The Rabbinical Council of America, considered the main umbrella group for centrist Orthodox rabbis and one of the largest rabbis' organizations in the world, announced Tuesday that it rejected the idea of ordaining women as rabbis.
The unanimous decision by the influential body, at its 51st annual convention in Scarsdale, New York, is a blow to prominent Rabbi Avi Weiss of Riverdale, Bronx. Weiss announced in 2009 that he had ordained Sara Hurwitz and given her the title 'Maharat' – an acronym for Manhiga Hilchatit Ruchanit Toranit (Jewish Law / Spiritual / Torah Leader). The acronym Maharat was not well received, and in February Hurwitz was given the title Rabbah instead.
Weiss's announcement had aroused the ire of the Council of Torah Sages (Moetzes Gedolei HaTorah) of America, which called it “a radical and dangerous departure from Jewish tradition” that “must be condemned in the strongest terms.”
“Any congregation with a woman in a rabbinical position of any sort cannot be considered Orthodox,” the Torah Sages proclaimed.
The more moderate RCA has now joined the Torah Sages in ruling out the ordination of women in the role of rabbi, by any name. The resolution was phrased by a committee headed by Rabbi Leonard Matanky of Chicago, and titled “Resolution on Women’s Communal Roles in Orthodox Jewish Life.”

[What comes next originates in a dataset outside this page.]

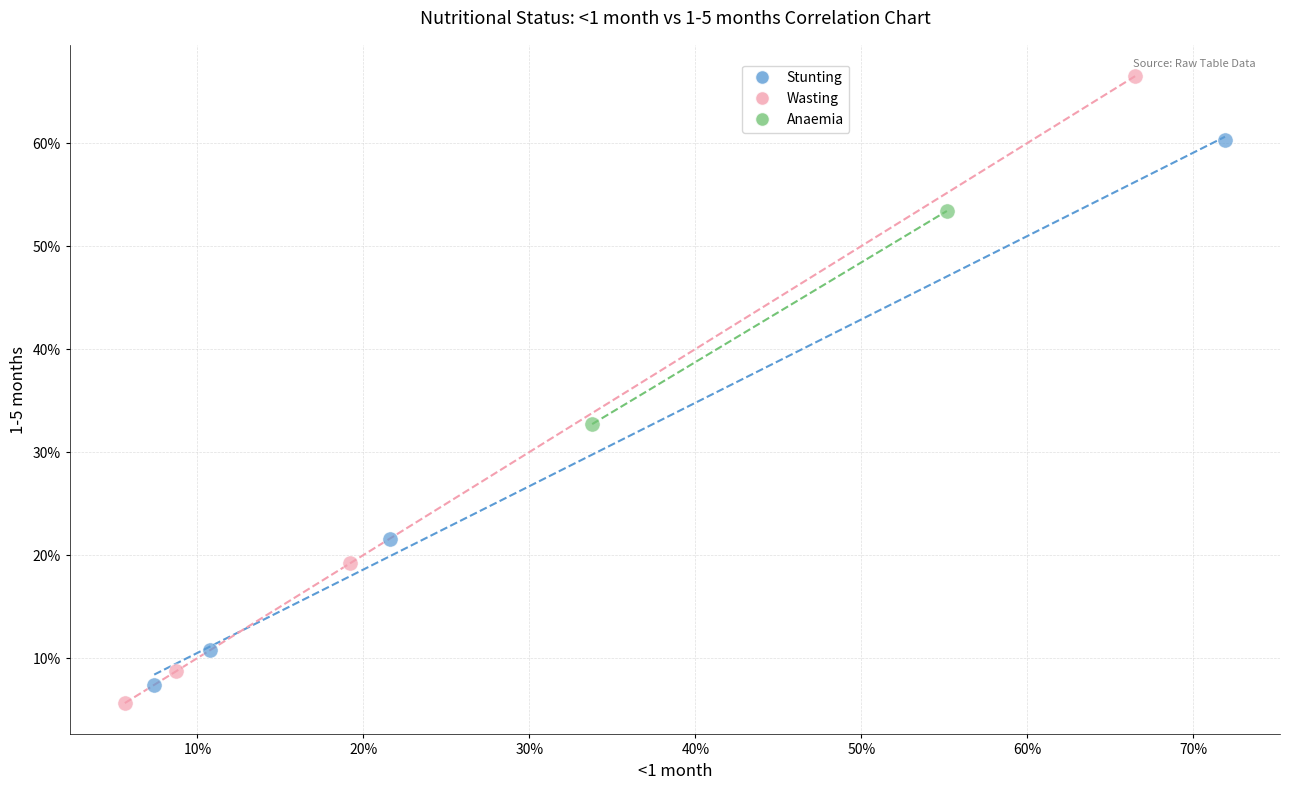

Which series has the widest spread of Y values?

Wasting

It says: “The flowering of Torah study and teaching by God-fearing Orthodox women in recent decades stands as a significant achievement... In light of the opportunity created by advanced women’s learning, the Rabbinical Council of America encourages a diversity of halakhically [pertaining to Jewish law] and communally appropriate professional opportunities for learned, committed women, in the service of our collective mission to preserve and transmit our heritage. Due to our aforesaid commitment to sacred continuity, however, we cannot accept either the ordination of women or the recognition of women as members of the Orthodox rabbinate, regardless of the title.”
“Young Orthodox women are now being reared, educated, and inspired by mothers, teachers and mentors who are themselves beneficiaries of advanced women’s Torah education. As members of the new generation rise to positions of influence and stature, we pray that they will contribute to an ever-broadening and ever-deepening wellspring of talmud Torah [Torah learning]. yir’at Shamayim [fear of G-d], and dikduk be-mitzvot [scrupulous observance of commandments].”
'Ready to make an impact'
In advance of the RCA conference, the Jewish Orthodox Feminist Alliance (JOFA) sent two letters RCA in an attempt to advance women’s leadership roles in synagogues and communities.
One letter read: “Rather than engage in semantic discussions about whether or not it’s halakhic for a woman to become a rabbi, or make divisive statements about a woman’s role in Judaism, we urge the RCA to focus instead on finding new ways for this motivated group of learned women to thrive. They are ready to make an impact in the Orthodox world—in our synagogues, at our schools, and within our homes.”